Return, copied in full, each line of the items below that contains the word "with". Matching is case-sensitive.

Items stored from a collection

┄┄┄┄┄┄┄┄┄┄┄┄┄┄┄┄┄┄┄┄

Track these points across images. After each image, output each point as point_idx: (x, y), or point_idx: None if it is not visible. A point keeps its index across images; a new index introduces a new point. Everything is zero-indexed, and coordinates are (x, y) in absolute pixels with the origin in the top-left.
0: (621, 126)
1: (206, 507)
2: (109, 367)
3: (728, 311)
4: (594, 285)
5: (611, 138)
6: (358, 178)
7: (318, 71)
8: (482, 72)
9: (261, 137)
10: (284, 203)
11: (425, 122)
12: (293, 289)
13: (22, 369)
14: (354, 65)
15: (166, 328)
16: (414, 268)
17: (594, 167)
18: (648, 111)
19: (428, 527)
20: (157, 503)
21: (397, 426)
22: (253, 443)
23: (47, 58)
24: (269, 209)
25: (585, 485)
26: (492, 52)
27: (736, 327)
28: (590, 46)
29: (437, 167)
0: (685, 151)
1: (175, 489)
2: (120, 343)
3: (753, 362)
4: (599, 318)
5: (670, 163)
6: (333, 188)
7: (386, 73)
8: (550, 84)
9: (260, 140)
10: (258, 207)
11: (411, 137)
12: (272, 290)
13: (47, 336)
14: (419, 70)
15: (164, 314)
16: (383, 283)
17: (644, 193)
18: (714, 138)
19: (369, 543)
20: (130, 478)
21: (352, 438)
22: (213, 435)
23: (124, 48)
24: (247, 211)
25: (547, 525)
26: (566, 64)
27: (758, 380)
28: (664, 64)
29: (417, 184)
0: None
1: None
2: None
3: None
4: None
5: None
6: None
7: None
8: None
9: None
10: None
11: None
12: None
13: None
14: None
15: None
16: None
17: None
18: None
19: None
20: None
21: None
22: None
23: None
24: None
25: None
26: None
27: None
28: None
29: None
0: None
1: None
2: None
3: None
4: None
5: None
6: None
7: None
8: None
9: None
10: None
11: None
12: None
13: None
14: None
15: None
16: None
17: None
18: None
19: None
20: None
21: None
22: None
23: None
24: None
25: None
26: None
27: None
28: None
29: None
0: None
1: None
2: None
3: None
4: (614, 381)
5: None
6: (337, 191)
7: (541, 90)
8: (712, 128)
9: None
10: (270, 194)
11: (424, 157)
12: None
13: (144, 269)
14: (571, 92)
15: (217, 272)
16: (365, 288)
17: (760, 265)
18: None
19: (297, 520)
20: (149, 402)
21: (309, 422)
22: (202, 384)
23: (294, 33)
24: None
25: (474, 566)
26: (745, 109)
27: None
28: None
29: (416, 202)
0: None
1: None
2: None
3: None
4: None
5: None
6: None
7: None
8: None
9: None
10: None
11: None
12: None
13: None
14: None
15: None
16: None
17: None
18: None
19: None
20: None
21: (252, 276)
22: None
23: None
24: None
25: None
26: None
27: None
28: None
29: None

┄┄┄┄┄┄┄┄┄┄┄┄┄┄┄┄┄┄┄┄

**Exercise solution**.
Track these points across images. After each image, output each point as point_idx: (x, y), or point_idx: None if it is not visible. A point keeps its index across images; a new index introduces a new point. Everything is zero-indexed, and coordinates are (x, y) in absolute pixels with the origin in the top-left.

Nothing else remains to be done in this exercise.